Argyrochosma stuebeliana

Scientific classification
- Kingdom: Plantae
- Clade: Embryophytes
- Clade: Tracheophytes
- Division: Polypodiophyta
- Class: Polypodiopsida
- Order: Polypodiales
- Family: Pteridaceae
- Genus: Argyrochosma
- Species: A. stuebeliana
- Binomial name: Argyrochosma stuebeliana (Hieron.) Windham
- Synonyms: Hemionitis stuebeliana (Hieron.) Christenh. ; Notholaena stuebeliana (Hieron.) R. M. Tryon ; Pellaea dealbata var. stuebeliana Hieron. ;

= Argyrochosma stuebeliana =

- Genus: Argyrochosma
- Species: stuebeliana
- Authority: (Hieron.) Windham

Species of fern

Argyrochosma stuebeliana is a fern endemic to Peru. Its highly divided, leathery leaves are coated with white powder on their under surface. It was originally described as a variety of Argyrochosma dealbata (then in Pellaea) in 1909, based on a single leaf collected by Alphons Stübel, whom its name honors. In 1961, it was recognized as a distinct species, distinguished from similar members of the genus largely by its round leaf segments. It was transferred to the new genus Argyrochosma in 1987.

==Description==
Argyrochosma stuebeliana is generally quite similar to A. dealbata and A. limitanea. The leaf blades have dark, shiny axes and are several times divided, and bear a coating of white farina (powder) on the underside. The reddish-brown, rather than chestnut brown, color of the axes and the leathery texture of the leaves, obscuring the veins, separate it from A. dealbata, of which it was once thought to be a variety. Aside from some minor differences in the rhizome scales, it is best distinguished from A. limitanea by the shape of its leaf segments, which are approximately circular (rather than oblong). Each sporangium contains 32 spores. The spores are covered with a network of raised crests, more densely fused and with smaller apertures between them than other South American members of the genus.

==Taxonomy==
It was first described in 1909 by Georg Hans Emmo Wolfgang Hieronymus as Pellaea dealbata var. stuebeliana, based on a single leaf collected by Alphons Stübel in the Utcubamba valley. The type specimen is part of the material deposited as Stübel 1048 at the Herbarium Berolinense. In 1956, Rolla M. Tryon Jr. published a revision of American Notholaena incorporating material from the late Charles Alfred Weatherby. He placed var. stuebeliana in the synonymy of Notholaena dealbata, believing that it had been mislabeled. However, new collections made in Peru in 1960 allowed him to verify Hieronymus' original description and led him to recognize it as a species under the name of Notholaena stuebeliana.

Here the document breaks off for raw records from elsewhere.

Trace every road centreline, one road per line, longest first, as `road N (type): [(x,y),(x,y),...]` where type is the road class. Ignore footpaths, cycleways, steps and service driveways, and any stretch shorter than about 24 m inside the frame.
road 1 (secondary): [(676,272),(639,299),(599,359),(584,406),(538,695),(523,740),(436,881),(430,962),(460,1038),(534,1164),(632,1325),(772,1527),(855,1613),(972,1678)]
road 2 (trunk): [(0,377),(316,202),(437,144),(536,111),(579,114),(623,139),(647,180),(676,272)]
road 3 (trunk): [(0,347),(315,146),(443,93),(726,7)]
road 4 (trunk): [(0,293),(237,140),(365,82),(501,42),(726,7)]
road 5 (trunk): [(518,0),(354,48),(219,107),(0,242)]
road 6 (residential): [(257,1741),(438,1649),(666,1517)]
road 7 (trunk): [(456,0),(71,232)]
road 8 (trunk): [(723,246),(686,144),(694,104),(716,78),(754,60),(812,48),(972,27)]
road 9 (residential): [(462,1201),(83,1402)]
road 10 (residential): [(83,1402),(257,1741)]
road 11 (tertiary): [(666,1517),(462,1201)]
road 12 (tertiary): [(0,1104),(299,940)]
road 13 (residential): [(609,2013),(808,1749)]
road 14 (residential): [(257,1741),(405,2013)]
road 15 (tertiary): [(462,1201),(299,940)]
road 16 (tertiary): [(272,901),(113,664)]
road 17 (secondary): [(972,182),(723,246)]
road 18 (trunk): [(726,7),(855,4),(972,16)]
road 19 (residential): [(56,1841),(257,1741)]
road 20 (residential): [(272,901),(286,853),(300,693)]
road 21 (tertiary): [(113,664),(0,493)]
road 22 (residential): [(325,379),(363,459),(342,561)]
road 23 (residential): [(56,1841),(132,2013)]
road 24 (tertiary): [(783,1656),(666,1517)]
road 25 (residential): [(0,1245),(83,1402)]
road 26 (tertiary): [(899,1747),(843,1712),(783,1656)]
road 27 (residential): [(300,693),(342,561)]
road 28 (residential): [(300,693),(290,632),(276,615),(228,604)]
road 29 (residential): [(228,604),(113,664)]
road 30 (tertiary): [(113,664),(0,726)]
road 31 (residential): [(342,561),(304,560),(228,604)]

While Tryon considered it impossible to reasonably subdivide Notholaena into sections based on the data available at the time, both Edwin Copeland and Weatherby himself had suggested in the 1940s that a group of ferns related to N. nivea might represent a distinct genus of its own. This was finally addressed in 1987 by Michael D. Windham, who was carrying out phylogenetic studies of these genera. He elevated Notholaena sect. Argyrochosma to become the genus Argyrochosma, and transferred this species to that genus as A. stuebeliana. In 2018, Maarten J. M. Christenhusz transferred the species to Hemionitis as H. stuebeliana, as part of a program to consolidate the cheilanthoid ferns into that genus.

Tryon considered the species to be most similar to A. limitanea and A. dealbata of North America, sharing pinnules with long stalks lacking a joint at the pinnule base. However, phylogenetic studies (based on chloroplast loci) showed that specimens identified as A. stuebeliana formed a clade with A. nivea sensu lato and A. chilensis, nesting within the former. Furthermore, the two specimens studied did not form a monophyletic group. Both were apomictic polyploids, and one was (in rhizome scale features) morphologically intermediate between the other specimen and A. nivea sensu stricto, and possibly of hybrid origin.

==Distribution and habitat==
Argyrochosma stuebeliana is endemic to Andean Peru, where it has been collected from Amazonas south through Cajamarca, La Libertad and Huánuco to Junín. It is mainly known from the upper and middle reaches of the Huallaga, Marañón and Utcubamba river basins, but may be discovered in other watersheds where proper semi-dry environment exists.

It grows in rocky places, in soil or on ledges, at altitudes from 1400 to 3000 m.